Aujourd’hui, le Venezuela est confronté à un « moment Brest-Litovsk » similaire. Isolé par les gouvernements régionaux de droite et confronté à un blocus quasi total, le noyau révolutionnaire donne la priorité à la survie de l’État en tant que base arrière pour la lutte future. Dans ce contexte, la priorité du PSUV et du gouvernement vénézuélien est la préservation du pouvoir révolutionnaire de l’État. Comme l’a déclaré le défunt commandant Hugo Chávez après l’échec de la rébellion de 1992, « nous devons battre en retraite aujourd’hui pour avancer demain ». Cela peut impliquer des négociations ouvertes avec le gouvernement américain afin de permettre aux entreprises américaines d’obtenir des parts plus importantes et un meilleur accès à la production pétrolière vénézuélienne dans des conditions très avantageuses pour les intérêts américains, entre autres concessions temporaires dans le domaine économique, afin de garantir un espace politique et d’éviter l’anéantissement total. L’objectif est de maintenir le Venezuela et Cuba comme bases arrière indispensables au socialisme et à l’anti-impérialisme dans une période de repli des forces socialistes dans les pays du Sud.

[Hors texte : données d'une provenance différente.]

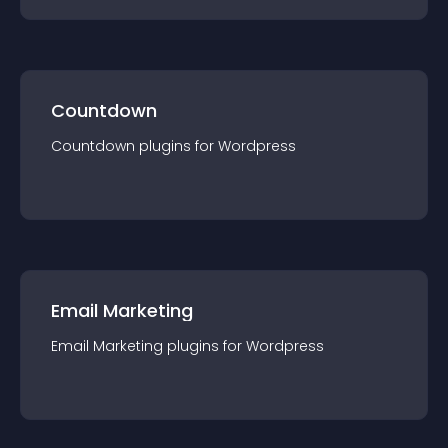
Countdown
Countdown
plugin
s for
Wordpress
Email Marketing
Email Marketing
plugin
s for
Wordpress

Trump revendique la victoire en déclarant que « nous sommes aux commandes ». Il le fait principalement à des fins politiques internes. Mais cela ne rend pas cela vrai. Incapable de mener à bien un véritable changement de régime, il utilise essentiellement des mots pour déclarer faussement que « le régime a changé ». Le New York Times et d’autres médias appartenant à des entreprises publient des titres et des articles trompeurs qui soutiennent le discours de Trump selon lequel il a « choisi » Delcy Rodriguez parce qu’elle est « docile ». Aucun socialiste ne devrait avoir une réaction instinctive en acceptant la propagande bourgeoise.
La révolution a subi un coup dur, mais elle conserve son emprise sur le pouvoir étatique. Même si la période à venir mettra à l’épreuve sa cohésion et sa créativité stratégique, elle a toujours démontré une capacité remarquable à naviguer et à surmonter les crises majeures. Notre rôle aux États-Unis est de continuer à renforcer l’opposition interne aux plans de l’Empire, de contrer les campagnes de désinformation et de faire notre part pour modifier le rapport de forces afin que les révolutionnaires du Sud aient la possibilité de tracer leur propre voie, sans menaces ni coercition. La révolution n’est pas une personne, c’est un processus social et un phénomène de masse. Le président Maduro est dans une cellule de prison à New York, mais le projet bolivarien reste dans les rues de Caracas et au palais présidentiel de Miraflores.
Manolo De Los Santos est directeur exécutif du People’s Forum et chercheur à l’Institut de recherche sociale Tricontinental. Ses articles sont régulièrement publiés dans Monthly Review, Peoples Dispatch, CounterPunch, La Jornada et d’autres médias progressistes. Il a récemment coédité Viviremos : Venezuela vs. Hybrid War (LeftWord, 2020), Comrade of the Revolution : Selected Speeches of Fidel Castro (LeftWord, 2021) et Our Own Path to Socialism : Selected Speeches of Hugo Chávez (LeftWord, 2023).